Steuerpolitik darf die wirtschaftliche Erholung nicht gefährden
Bei den Massnahmen zur Bewältigung der Corona-Krise steht die Steuerpolitik bislang nicht im Vordergrund. Die Stundung von Steuerforderungen ohne Verzugszins hat der Bundesrat bereits frühzeitig beschlossen. Nun werden Stimmen laut, die steuerliche Massnahmen zur Finanzierung der Krisenlasten fordern. Die Vorschläge sind abzulehnen, weil sie kontraproduktiv sind. Sie schaden der wirtschaftlichen Erholung und damit auch dem Ziel eines ausgeglichenen Staatshaushalts.
Schädlicher Corona-Zuschlag auf der Gewinnsteuer
ETH-Professor Jan-Egbert Sturm schlägt vor, die finanziellen Corona-Lasten teils durch einen temporären Zuschlag auf der Gewinnsteuer zu finanzieren. Ein Gewinnsteuerzuschlag ist mit Blick auf die konjunkturelle Erholung kritisch zu beurteilen. Gemäss OECD-Ökonomen wirkt sich die Gewinnsteuer von allen Steuerarten am schädlichsten auf das Wachstum aus. Dies vor allem, weil sie Investitionen verhindert. Zudem besteht ein wissenschaftlicher Konsens, dass die Gewinnsteuer zu einem substanziellen Teil über tiefere Löhne auf die Arbeitnehmer überwälzt wird. Damit wirkt der Zuschlag dem Kurzarbeitsprogramm zum Erhalt des Lohnniveaus entgegen.
Durch den Zuschlag massgeblich belastet würden die wenigen finanziell erfolgreichen Firmen. Bereits vor der Krise bezahlten nur rund drei Prozent der Unternehmen 90 Prozent der Gewinnsteuer des Bundes. Es wäre verantwortungslos, diese Firmen, die für die Schweizer Wirtschaftsentwicklung und damit für die Erholung nach der Krise essenziell sind, steuerlich stärker zu belasten.
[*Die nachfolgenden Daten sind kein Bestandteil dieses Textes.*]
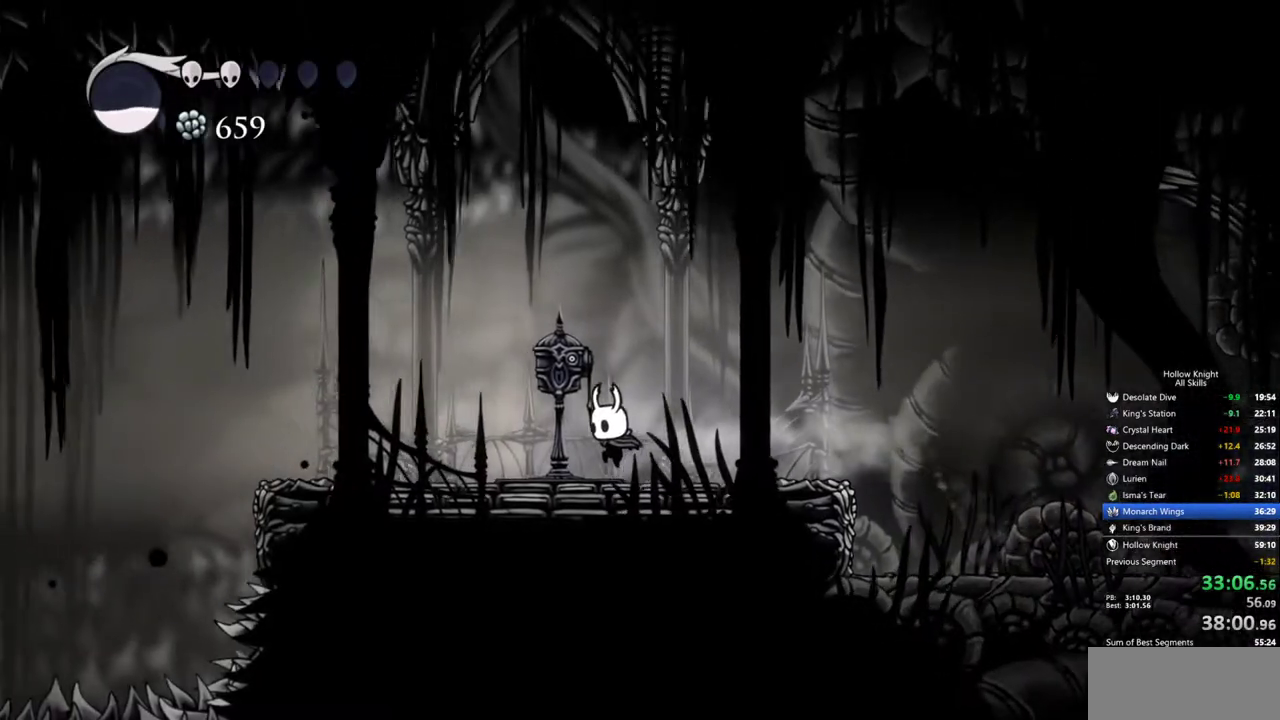
{"keys": [], "events": [[67, "left", "up"], [167, "down", "down"], [250, "down", "up"]]}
Ferner ist zu berücksichtigen: die Gewinnsteuer wirkt automatisch stabilisierend. Bezahlen muss nur, wer tatsächlich Gewinne erzielt. Unternehmen, die in wirtschaftliche Schwierigkeiten geraten, erzielen keinen Gewinn und entrichten keine Gewinnsteuer. Verluste können zudem auf spätere Steuerperioden vorgetragen werden. Das reduziert die Steuerlast betroffener Firmen im Nachgang der Krise und fördert die konjunkturelle Erholung. Durch die Krise weniger belastete Firmen beteiligen sich demgegenüber im Rahmen ihres wirtschaftlichen Erfolgs über die Gewinnsteuer automatisch an den Kosten der Krisenüberwindung. Ein diskretionärer Eingriff – ein spezieller Krisenzuschlag – ist dafür nicht notwendig.
Vorschlag widerspricht der Bundesverfassung
Nicht zuletzt ist der Vorschlag im Rahmen der rechtsstaatlichen Praxis untauglich. So ist die Gewinnsteuer des Bundes verfassungsmässig auf das heutige Niveau von 8,5 Prozent begrenzt (Art. 128 BV). Ein darüber hinausgehender Zuschlag erfordert eine Verfassungsänderung inklusive obligatorischer Volksabstimmung. Die Umsetzungsfrist (auch eine Rückwirkung ist verfassungsmässig ausgeschlossen) schliesst diese zeitnah einzuführende, temporäre Krisenmassnahme faktisch aus.
Voraussetzung für gesunde Staatsfinanzen ist eine gut laufende Wirtschaft
Eine Steuerpolitik, die die Krise verstärkt oder die konjunkturelle Erholung verzögert, lehnt die Wirtschaft ab. Eine Politik der hohen Steuern ist keine Antwort auf drohende Haushaltsdefizite. Dank einer flexibel ausgestalteten Schuldenbremse verfügt der Bund über ausreichenden finanziellen Spielraum. Einerseits sind in einer Rezession Defizite zulässig, die je nach Unterauslastung der Wirtschaft umfangreich ausfallen können. Andererseits sind ausserordentliche Ausgaben möglich, die in wirtschaftlich besseren Zeiten kompensiert werden müssen (wobei lange Fristen festgelegt werden können). economiesuisse hat dafür einen konkreten, verbindlichen Mechanismus vorgeschlagen.
Die Schweiz hat in guten Zeiten vor der Krise dank der Schuldenbremse vorgesorgt. Überschüsse und Schuldenabbau wurden oft kritisiert, zahlen sich nun aber in Form einer tragbaren Verschuldung aus. Voraussetzung für langfristig stabile Staatsfinanzen ist letztlich die rasche wirtschaftliche Erholung. An diesem Ziel sollte sich auch die Steuerpolitik ausrichten – im Mindesten ist zu verlangen, dass sie dem Ziel nicht schadet.